▶ **STUDY TEXT**
■ ■ ■ ■ ■
Remembering Alexander Luria…


General Information

Journal rubric: Empirical Research

Article type: personalities


Received: 23.07.2022


For citation: Cole M. Remembering Alexander Luria…. Kul'turno-istoricheskaya psikhologiya = Cultural-Historical Psychology, 2022. Vol. 18, no. 3, pp. 54–57. DOI: 10.17759/chp.2022180306.

A Part of Article

It has been almost exactly 60 years since my first meeting with Alexander Romanovich Luria. I was a 24-year-old American psychologist with a PhD in mathematical learning theory and a participant in the recently formed post-doctoral exchange program between the USA and the USSR. He was a 60-year-old Soviet psychologist who had survived the Purges, survived World War II, and survived Stalinism. He was also an internationally influential psychologist specializing in neuropsychology. I had not the faintest idea of what to expect from this year abroad. I could not imagine that my post-doctoral year in Moscow would set in motion a sequence of experiences that would entangle my life with his, primarily as part of his biography but also of my own.

Full text

It has been almost exactly 60 years since my first meeting with Alexander Romanovich Luria. I was a 24-year-old American psychologist with a PhD in mathematical learning theory and a participant in the recently formed post-doctoral exchange program between the USA and the USSR (pic. 1). He was a 60-year-old Soviet psychologist who had survived the Purges, survived World War II, and survived Stalinism. He was also an internationally influential psychologist specializing in neuropsychology. I had not the faintest idea of what to expect from this year abroad. I could not imagine that my post-doctoral year in Moscow would set in motion a sequence of experiences that would entangle my life with his, primarily as part of his biography but also of my own.

My essay is divided into two parts. The first is a narrative of how Luria came to have such a deep influence on my subsequent career. The second is a reflection on the complicated relationship between what I knew and what I could say given the historical circumstances at the time.

What a difference a year can make!

During that first year in Moscow, Luria arranged for me to participate in the research taking place at several different laboratories, each involved in the use of conditioned reflex methods for the study of learning. I also followed him on his grand rounds of the Burdenko Institute, where I participated in lab discussions and observed how he interacted with individual patients. He was familiar with the existing Anglo-American test methods for psycho-diagnosing brain injuries, but he did not hold them in high esteem. Trained as a physician, he had worked out methods for diagnosing brain injury that were derived from his theoretical framework. To me, largely ignorant of that theoretical framework, he seemed like a magician pulling rabbits out of a hat. For each case, his diagnostic procedures and strategy of rehabilitation were geared to the individual patient in a flexible, but clearly theory-driven way. He entered the field at a time when modern imaging methods were entirely absent; as a consequence, his diagnoses served as guides for the subsequent surgery.

It was a fascinating year in every respect. Living in a student dormitory at Moscow State University (MSU) provided a unique position from which to engage with Soviet society as represented by its academic elite. My cohort and I made lifelong friendships that have survived a tumultuous half century. However, when we left Moscow, I was anxious to get my career back on track after a year away, a year that my peers considered a career-threatening diversion. Then, an event occurred that both changed the trajectory of my own life and reconnected me with Luria in a way that has continued to evolve ever since.
■ ■ ■ ■ ■
▶ **RECORDED DATA**

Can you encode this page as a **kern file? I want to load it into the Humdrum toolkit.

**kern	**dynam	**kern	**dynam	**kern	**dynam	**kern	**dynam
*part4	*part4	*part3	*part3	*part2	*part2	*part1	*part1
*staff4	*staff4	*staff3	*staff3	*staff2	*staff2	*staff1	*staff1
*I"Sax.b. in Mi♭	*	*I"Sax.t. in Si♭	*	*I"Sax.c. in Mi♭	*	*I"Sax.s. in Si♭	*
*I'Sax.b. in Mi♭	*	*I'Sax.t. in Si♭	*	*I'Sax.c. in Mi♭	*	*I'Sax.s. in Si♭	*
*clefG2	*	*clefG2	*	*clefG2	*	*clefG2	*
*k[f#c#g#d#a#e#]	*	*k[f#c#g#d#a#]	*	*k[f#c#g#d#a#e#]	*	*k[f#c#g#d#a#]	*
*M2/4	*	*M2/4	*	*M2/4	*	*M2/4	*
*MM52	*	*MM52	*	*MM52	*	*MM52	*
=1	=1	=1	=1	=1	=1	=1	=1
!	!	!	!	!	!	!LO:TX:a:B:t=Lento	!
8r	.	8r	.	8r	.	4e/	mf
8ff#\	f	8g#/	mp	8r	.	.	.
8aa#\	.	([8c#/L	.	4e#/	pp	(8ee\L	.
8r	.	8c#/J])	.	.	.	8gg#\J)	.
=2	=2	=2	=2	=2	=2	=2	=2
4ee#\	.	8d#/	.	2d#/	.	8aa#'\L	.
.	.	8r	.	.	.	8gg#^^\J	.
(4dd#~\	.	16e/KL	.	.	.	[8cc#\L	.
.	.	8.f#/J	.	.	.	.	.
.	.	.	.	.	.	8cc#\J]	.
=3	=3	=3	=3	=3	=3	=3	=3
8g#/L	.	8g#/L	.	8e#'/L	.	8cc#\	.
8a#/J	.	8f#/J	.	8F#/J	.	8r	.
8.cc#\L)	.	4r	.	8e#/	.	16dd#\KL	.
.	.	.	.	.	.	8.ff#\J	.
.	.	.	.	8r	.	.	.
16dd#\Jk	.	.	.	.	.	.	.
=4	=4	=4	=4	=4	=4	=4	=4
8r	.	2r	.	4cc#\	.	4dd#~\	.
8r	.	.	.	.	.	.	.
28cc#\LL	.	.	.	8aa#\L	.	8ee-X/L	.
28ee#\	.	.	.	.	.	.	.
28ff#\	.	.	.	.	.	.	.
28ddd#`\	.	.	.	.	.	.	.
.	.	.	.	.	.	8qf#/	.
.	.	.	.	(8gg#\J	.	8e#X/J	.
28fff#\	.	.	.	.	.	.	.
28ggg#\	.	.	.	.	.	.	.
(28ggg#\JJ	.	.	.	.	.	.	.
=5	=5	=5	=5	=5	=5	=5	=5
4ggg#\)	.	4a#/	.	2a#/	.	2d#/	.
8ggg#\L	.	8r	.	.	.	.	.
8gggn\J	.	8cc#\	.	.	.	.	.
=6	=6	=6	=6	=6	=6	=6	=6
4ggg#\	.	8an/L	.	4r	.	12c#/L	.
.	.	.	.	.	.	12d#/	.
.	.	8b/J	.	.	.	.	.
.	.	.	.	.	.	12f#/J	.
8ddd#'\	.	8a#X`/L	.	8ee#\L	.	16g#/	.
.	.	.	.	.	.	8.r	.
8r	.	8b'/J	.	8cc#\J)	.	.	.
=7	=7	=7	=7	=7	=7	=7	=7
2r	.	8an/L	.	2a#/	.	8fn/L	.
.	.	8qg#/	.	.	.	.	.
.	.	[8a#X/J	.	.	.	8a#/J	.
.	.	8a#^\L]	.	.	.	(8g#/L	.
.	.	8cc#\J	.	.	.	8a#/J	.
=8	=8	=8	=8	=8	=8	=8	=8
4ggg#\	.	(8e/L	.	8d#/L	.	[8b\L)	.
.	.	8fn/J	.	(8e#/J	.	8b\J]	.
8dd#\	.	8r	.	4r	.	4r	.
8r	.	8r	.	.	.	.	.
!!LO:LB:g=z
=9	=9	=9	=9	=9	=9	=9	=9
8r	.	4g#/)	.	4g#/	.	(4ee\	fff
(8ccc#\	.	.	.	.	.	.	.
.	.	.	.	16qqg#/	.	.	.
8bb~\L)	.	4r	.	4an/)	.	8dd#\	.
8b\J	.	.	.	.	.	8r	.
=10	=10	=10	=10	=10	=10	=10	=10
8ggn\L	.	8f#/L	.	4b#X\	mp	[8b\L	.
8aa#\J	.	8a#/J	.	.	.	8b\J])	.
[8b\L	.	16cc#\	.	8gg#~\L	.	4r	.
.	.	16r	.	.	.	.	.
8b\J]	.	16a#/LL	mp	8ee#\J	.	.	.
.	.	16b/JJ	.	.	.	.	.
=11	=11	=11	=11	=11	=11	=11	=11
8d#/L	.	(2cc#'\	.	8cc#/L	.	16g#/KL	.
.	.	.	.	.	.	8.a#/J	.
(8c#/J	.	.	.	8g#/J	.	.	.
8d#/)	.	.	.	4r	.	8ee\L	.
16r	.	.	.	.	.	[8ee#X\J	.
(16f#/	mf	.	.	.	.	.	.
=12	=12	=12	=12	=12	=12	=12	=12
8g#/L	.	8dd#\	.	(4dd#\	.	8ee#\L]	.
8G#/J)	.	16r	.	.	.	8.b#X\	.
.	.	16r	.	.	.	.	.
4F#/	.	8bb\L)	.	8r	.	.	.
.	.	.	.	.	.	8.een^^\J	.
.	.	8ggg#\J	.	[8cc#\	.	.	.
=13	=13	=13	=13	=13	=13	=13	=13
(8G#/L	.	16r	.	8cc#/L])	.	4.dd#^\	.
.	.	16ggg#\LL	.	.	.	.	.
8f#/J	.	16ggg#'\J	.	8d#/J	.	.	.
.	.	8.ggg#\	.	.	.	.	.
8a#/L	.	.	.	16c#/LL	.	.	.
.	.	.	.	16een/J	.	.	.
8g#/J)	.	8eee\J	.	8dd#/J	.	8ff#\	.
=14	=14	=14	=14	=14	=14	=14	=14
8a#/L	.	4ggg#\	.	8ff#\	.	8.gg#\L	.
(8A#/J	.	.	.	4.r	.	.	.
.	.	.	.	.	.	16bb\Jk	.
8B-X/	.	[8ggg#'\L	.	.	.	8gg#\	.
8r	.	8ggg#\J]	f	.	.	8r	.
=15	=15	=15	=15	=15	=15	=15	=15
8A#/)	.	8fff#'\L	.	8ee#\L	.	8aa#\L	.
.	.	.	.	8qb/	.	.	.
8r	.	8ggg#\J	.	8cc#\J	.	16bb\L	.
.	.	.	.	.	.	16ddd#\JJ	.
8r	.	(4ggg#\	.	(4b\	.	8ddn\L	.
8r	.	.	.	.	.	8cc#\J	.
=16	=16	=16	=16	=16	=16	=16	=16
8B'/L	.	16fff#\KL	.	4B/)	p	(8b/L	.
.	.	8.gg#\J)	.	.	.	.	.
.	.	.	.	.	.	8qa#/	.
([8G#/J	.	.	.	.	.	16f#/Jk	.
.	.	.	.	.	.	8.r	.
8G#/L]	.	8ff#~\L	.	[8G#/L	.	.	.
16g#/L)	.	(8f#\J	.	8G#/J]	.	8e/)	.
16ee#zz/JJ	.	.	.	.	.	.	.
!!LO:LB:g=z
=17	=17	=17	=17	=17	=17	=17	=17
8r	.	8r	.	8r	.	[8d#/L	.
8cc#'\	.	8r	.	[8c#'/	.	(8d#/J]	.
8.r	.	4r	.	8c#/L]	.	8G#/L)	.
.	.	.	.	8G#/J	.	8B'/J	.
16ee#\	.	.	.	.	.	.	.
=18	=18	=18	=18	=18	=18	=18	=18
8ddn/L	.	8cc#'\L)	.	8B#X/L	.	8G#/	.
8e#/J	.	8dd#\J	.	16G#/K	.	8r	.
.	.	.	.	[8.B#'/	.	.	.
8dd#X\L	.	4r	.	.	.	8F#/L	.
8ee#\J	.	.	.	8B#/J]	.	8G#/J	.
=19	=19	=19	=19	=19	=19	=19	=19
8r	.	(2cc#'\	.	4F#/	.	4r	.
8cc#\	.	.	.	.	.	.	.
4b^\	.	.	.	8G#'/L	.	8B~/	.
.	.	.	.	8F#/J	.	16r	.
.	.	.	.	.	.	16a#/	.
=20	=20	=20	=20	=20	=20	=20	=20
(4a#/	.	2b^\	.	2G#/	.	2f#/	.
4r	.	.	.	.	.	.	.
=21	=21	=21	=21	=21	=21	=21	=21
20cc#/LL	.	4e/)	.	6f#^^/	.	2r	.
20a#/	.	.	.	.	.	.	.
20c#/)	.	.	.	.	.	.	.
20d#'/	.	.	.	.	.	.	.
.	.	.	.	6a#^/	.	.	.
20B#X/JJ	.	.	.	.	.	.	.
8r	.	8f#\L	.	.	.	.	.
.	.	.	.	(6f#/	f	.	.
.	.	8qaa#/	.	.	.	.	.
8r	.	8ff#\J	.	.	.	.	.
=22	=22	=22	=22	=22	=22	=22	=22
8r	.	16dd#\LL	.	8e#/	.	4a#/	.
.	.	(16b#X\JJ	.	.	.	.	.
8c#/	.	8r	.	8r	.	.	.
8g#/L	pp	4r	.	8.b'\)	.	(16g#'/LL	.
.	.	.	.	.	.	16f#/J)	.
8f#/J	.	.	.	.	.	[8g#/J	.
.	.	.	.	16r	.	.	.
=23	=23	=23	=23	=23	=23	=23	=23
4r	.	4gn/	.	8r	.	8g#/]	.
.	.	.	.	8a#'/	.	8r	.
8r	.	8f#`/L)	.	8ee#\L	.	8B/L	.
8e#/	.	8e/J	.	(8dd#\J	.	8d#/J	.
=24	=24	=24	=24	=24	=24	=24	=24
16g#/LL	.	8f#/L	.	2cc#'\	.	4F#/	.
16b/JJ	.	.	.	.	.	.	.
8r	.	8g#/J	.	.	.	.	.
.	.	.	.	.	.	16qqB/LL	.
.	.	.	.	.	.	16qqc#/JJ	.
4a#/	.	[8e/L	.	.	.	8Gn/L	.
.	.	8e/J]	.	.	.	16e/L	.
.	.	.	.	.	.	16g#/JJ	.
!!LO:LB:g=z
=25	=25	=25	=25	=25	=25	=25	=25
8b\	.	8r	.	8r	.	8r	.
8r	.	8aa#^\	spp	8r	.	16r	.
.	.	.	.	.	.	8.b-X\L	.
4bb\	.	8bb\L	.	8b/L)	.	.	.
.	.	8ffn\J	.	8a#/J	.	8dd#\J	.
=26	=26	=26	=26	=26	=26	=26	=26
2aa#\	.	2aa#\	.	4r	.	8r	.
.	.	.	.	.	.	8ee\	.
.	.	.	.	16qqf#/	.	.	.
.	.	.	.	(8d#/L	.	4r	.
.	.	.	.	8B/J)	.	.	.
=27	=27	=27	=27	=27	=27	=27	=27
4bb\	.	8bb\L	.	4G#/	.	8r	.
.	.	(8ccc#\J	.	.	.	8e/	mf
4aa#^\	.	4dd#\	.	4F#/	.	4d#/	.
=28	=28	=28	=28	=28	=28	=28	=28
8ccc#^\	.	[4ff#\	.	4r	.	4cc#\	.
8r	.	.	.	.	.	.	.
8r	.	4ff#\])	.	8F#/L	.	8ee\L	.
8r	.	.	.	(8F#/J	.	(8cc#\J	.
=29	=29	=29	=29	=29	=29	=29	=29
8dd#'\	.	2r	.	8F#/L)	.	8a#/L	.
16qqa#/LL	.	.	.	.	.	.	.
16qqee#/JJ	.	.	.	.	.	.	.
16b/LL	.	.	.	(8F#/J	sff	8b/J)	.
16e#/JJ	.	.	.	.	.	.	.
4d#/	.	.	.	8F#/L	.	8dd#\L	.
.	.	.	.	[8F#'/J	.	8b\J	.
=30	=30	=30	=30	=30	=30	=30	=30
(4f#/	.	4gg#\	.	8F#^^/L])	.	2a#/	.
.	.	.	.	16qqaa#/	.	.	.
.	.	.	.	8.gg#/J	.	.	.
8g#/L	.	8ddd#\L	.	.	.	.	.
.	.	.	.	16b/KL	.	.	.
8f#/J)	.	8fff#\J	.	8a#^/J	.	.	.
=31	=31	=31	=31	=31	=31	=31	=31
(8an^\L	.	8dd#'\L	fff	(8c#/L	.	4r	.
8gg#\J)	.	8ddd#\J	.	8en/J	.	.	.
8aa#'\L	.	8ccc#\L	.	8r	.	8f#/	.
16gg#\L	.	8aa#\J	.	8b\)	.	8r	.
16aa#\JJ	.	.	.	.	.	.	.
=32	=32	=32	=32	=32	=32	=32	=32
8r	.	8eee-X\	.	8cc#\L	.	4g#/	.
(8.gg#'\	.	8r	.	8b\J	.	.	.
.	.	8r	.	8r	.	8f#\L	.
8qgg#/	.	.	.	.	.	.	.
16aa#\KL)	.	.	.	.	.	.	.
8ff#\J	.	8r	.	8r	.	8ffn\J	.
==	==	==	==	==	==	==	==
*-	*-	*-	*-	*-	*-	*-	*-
■ ■ ■ ■ ■
▶ **WORK INSTRUCTION A**
Answer these about the essay on Alexander Luria:
(i) How old was the author at the first meeting with Luria?
(ii) At which institute did the author follow Luria on his grand rounds?
(iii) Where did the author live during the year in Moscow?
▶ **WORK INSTRUCTION B**
Carry the essay on Alexander Luria forward, picking up after its final sentence.
The material can be set aside here.

▶ **ANSWER SPACE A**
(i) 24 years old.
(ii) The Burdenko Institute.
(iii) In a student dormitory at Moscow State University (MSU).

▶ **ANSWER SPACE B**
Not long after returning from Moscow, a committee of mathematics educators selected me to make a month-long trip to Liberia as part of an international project on mathematics education. They needed an experimental psychologist to lend support to the project head. I was the only candidate they had who could travel on short notice as I possessed an valid passport. With scant preparation, I found myself in the Liberian hinterland.

That first experience of a rural, non-literate, subsistence culture forced me to re-think a lot of my prior assumptions about the study of psychological processes. As a fresh young experimental psychologist, I had to somehow reeducate myself if I was going to take cultural context seriously in making claims about those processes. That re-education began with Luria.

Just before we left Moscow, AR told us a little about his project in Central Asia in the early 1930s. One finding in particular stuck out in my memory: The adults he studied appeared incapable of reasoning about logical syllogisms. I began to correspond with Luria to find out more about his project and how it related to the work he had introduced me to during my post-doc. Initially I got nowhere. He was busy writing about other aspects of his work and the data required further analysis.

Fortuitously, Luria requested that I return to Moscow in the summer of 1966, just as I was planning a second round of research in Liberia on the cognitive consequences of education. He asked that I work with the organizing committee of the upcoming International Congress of Psychology to provide assistance dealing with the larger than expected number of English speakers. In return, he offered to spend an hour a day with me going over his Central Asian data while I brought him up to date on recent research in the study of culture and development.

This convergence of my keen interest in the role of culture in human development with Luria’s long-buried treasure trove of data provided one key to understanding Luria’s enduring influence in my life. No less important was my more mature understanding of the overarching theoretical framework that he had been urging upon me from the beginning (“read Vygotsky”). That was the theoretical framework that created the bridge between the linked data from cross-cultural research on historical change and the Pavlovian study on the development of word meaning that had drawn me to Luria in the first place. He subsequently published this research, first in a small, specialized compendium of essays on history and psychology in Russia, then in a translation of that article for publication in the USA, and finally as a full monograph.

Our subsequent research incorporated a number of the tasks that he had used years before. He, in turn arranged for Peter Tulviste to carry out a new series of studies in a still-remote part of Siberia. Peter’s work then influenced my own, both replicating earlier findings and extending them. At the same time, it forced me to reconcile my insistence on the primacy of cultural context in development (a relativist view) with the idea of cultural evolution and historical progress. At present, this view is referred to as Contextual Cultural Historical Psychology, or Cultural Historical Activity Theory.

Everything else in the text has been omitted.